Passage

Where R, G, B luminance "falls" is up to the color decoder on your set (assuming you don't have a CMS.) For instance, if you set Red correctly on two different TVs, one could have high Green and the other Low Green. Setting Red (or any other color) exactly correct doesn't guarantee that you have minimized the error in the other two colors.

The best way to set the color decoder is to look at each color individually and iterate until you find the setting that has the least error in each color. There is some merit to allowing more error in certain colors than others based on our perception of those colors. The important thing is to check the error for each color instead of just one so that you know you are getting the lowest error possible for each color. You will most likely have to settle on a color setting that is a compromise in error between each color.

EDIT: Just wanted to clarify that this info pertains to TVs with only one "master" color decoder control, usually labeled "Color." This accounts for the vast majority of TVs. The goal is to set that control so that the luminance values for each primary have the lowest error possible.

Very good summary. One benefit of running through a colormeter calibration is simply learning (and understanding) the television's controls and all the different measurement terms. What you said would not have made nearly as much sense if I had not used the test patterns with the HCFR program. In fact, all the calibration discussions I have been reading are starting to make a lot more sense. I think I will have to send a little Paypal to the HCFR folks. And thanks to all who worked on the AVS HD test patterns.

One final question... Do you agree that I would be better err'ing towards a more accurate green or red, rather than blue ? This puzzles me because of the fact that both Avia and DVE provide blue filters for checking color brightness.
post #483 of 3881
Quote:
Originally Posted by hwjohn View Post

Where R, G, B luminance "falls" is up to the color decoder on your set (assuming you don't have a CMS.) For instance, if you set Red correctly on two different TVs, one could have high Green and the other Low Green. Setting Red (or any other color) exactly correct doesn't guarantee that you have minimized the error in the other two colors.

The input
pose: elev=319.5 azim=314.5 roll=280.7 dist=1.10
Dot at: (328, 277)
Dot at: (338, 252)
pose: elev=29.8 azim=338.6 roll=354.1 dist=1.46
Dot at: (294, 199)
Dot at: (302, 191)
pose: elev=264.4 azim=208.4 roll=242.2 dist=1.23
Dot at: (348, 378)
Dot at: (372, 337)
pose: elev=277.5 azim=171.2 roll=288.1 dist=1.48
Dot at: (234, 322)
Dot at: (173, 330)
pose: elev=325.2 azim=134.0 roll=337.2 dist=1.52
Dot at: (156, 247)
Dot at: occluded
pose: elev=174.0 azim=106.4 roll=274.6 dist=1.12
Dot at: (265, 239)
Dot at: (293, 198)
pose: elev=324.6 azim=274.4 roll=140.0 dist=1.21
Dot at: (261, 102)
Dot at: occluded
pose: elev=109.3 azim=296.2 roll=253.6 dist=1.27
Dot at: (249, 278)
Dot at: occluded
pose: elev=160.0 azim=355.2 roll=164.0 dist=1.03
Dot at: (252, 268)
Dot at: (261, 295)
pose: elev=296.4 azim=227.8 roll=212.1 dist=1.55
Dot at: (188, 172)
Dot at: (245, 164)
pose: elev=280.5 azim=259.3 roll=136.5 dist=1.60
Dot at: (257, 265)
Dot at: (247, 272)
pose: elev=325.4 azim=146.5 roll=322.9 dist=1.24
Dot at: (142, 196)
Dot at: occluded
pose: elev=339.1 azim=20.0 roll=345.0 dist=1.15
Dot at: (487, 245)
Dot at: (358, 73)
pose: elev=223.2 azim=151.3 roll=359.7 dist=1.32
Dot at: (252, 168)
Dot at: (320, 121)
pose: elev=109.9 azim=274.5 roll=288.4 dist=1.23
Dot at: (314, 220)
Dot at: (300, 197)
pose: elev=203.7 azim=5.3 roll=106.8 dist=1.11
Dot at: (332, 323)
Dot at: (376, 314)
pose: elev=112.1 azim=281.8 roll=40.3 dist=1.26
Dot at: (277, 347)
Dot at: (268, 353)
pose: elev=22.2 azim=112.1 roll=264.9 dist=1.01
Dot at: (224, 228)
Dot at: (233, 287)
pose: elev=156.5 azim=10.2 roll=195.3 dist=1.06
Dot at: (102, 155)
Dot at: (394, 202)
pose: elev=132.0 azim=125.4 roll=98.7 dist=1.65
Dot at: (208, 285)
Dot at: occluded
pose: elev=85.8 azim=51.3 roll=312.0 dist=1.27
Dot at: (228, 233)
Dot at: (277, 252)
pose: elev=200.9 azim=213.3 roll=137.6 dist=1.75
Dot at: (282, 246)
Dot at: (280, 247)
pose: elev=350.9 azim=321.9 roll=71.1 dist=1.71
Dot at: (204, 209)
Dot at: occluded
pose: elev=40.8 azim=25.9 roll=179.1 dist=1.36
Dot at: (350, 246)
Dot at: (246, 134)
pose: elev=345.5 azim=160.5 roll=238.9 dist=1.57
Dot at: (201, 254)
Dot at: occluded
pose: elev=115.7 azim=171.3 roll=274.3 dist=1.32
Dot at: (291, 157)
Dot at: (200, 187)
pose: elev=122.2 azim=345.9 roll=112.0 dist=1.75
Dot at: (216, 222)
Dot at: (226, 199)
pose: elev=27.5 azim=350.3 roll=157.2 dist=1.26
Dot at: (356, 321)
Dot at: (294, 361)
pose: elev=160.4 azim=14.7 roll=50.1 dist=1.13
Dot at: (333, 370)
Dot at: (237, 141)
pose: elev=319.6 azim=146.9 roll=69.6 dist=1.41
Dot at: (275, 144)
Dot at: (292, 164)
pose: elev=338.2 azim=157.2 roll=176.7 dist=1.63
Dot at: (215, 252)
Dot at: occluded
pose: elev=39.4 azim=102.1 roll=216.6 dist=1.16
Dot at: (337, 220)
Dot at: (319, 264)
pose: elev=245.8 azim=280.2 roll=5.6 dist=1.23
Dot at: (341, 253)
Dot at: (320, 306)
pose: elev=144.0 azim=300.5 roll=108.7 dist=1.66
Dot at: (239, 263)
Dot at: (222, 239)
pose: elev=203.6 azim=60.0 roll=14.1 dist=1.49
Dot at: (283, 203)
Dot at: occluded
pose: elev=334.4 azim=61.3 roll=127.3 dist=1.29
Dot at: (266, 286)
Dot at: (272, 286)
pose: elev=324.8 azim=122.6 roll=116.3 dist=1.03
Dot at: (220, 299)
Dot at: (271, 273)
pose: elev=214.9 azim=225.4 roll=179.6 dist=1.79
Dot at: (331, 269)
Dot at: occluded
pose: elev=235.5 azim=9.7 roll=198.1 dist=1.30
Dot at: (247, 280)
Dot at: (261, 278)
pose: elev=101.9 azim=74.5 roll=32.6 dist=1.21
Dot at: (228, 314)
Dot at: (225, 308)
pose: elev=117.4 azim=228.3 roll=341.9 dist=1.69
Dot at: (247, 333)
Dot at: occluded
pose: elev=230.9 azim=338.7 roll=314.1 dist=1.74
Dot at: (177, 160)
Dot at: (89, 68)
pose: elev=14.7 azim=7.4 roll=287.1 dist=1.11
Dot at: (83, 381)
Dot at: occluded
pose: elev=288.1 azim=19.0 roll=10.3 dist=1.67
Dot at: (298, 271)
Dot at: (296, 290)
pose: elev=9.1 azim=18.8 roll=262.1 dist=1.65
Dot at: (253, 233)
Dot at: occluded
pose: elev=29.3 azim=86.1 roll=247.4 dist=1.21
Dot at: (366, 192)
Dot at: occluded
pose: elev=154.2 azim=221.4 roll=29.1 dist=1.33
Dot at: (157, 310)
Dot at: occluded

The tasks
(1) Answer these questions about the forum post, each from a different part of it:
(a) What label does the single "master" color decoder control usually carry?
(b) Which program's test patterns did the writer use with a colormeter?
(c) Which two sources provide blue filters for checking color brightness?
(2) Convert the records from the line with "pose: elev=345.5 azim=160.5" up to and including the line with "Dot at: (296, 290)" into a Markdown table with the columns Row and Record line, giving each line a row number and leaving out blank lines.

Answers provided
(1)
(a) "Color."
(b) HCFR.
(c) Avia and DVE.

(2)
| Row | Record line |
|---|---|
| 1 | pose: elev=345.5 azim=160.5 roll=238.9 dist=1.57 |
| 2 | Dot at: (201, 254) |
| 3 | Dot at: occluded |
| 4 | pose: elev=115.7 azim=171.3 roll=274.3 dist=1.32 |
| 5 | Dot at: (291, 157) |
| 6 | Dot at: (200, 187) |
| 7 | pose: elev=122.2 azim=345.9 roll=112.0 dist=1.75 |
| 8 | Dot at: (216, 222) |
| 9 | Dot at: (226, 199) |
| 10 | pose: elev=27.5 azim=350.3 roll=157.2 dist=1.26 |
| 11 | Dot at: (356, 321) |
| 12 | Dot at: (294, 361) |
| 13 | pose: elev=160.4 azim=14.7 roll=50.1 dist=1.13 |
| 14 | Dot at: (333, 370) |
| 15 | Dot at: (237, 141) |
| 16 | pose: elev=319.6 azim=146.9 roll=69.6 dist=1.41 |
| 17 | Dot at: (275, 144) |
| 18 | Dot at: (292, 164) |
| 19 | pose: elev=338.2 azim=157.2 roll=176.7 dist=1.63 |
| 20 | Dot at: (215, 252) |
| 21 | Dot at: occluded |
| 22 | pose: elev=39.4 azim=102.1 roll=216.6 dist=1.16 |
| 23 | Dot at: (337, 220) |
| 24 | Dot at: (319, 264) |
| 25 | pose: elev=245.8 azim=280.2 roll=5.6 dist=1.23 |
| 26 | Dot at: (341, 253) |
| 27 | Dot at: (320, 306) |
| 28 | pose: elev=144.0 azim=300.5 roll=108.7 dist=1.66 |
| 29 | Dot at: (239, 263) |
| 30 | Dot at: (222, 239) |
| 31 | pose: elev=203.6 azim=60.0 roll=14.1 dist=1.49 |
| 32 | Dot at: (283, 203) |
| 33 | Dot at: occluded |
| 34 | pose: elev=334.4 azim=61.3 roll=127.3 dist=1.29 |
| 35 | Dot at: (266, 286) |
| 36 | Dot at: (272, 286) |
| 37 | pose: elev=324.8 azim=122.6 roll=116.3 dist=1.03 |
| 38 | Dot at: (220, 299) |
| 39 | Dot at: (271, 273) |
| 40 | pose: elev=214.9 azim=225.4 roll=179.6 dist=1.79 |
| 41 | Dot at: (331, 269) |
| 42 | Dot at: occluded |
| 43 | pose: elev=235.5 azim=9.7 roll=198.1 dist=1.30 |
| 44 | Dot at: (247, 280) |
| 45 | Dot at: (261, 278) |
| 46 | pose: elev=101.9 azim=74.5 roll=32.6 dist=1.21 |
| 47 | Dot at: (228, 314) |
| 48 | Dot at: (225, 308) |
| 49 | pose: elev=117.4 azim=228.3 roll=341.9 dist=1.69 |
| 50 | Dot at: (247, 333) |
| 51 | Dot at: occluded |
| 52 | pose: elev=230.9 azim=338.7 roll=314.1 dist=1.74 |
| 53 | Dot at: (177, 160) |
| 54 | Dot at: (89, 68) |
| 55 | pose: elev=14.7 azim=7.4 roll=287.1 dist=1.11 |
| 56 | Dot at: (83, 381) |
| 57 | Dot at: occluded |
| 58 | pose: elev=288.1 azim=19.0 roll=10.3 dist=1.67 |
| 59 | Dot at: (298, 271) |
| 60 | Dot at: (296, 290) |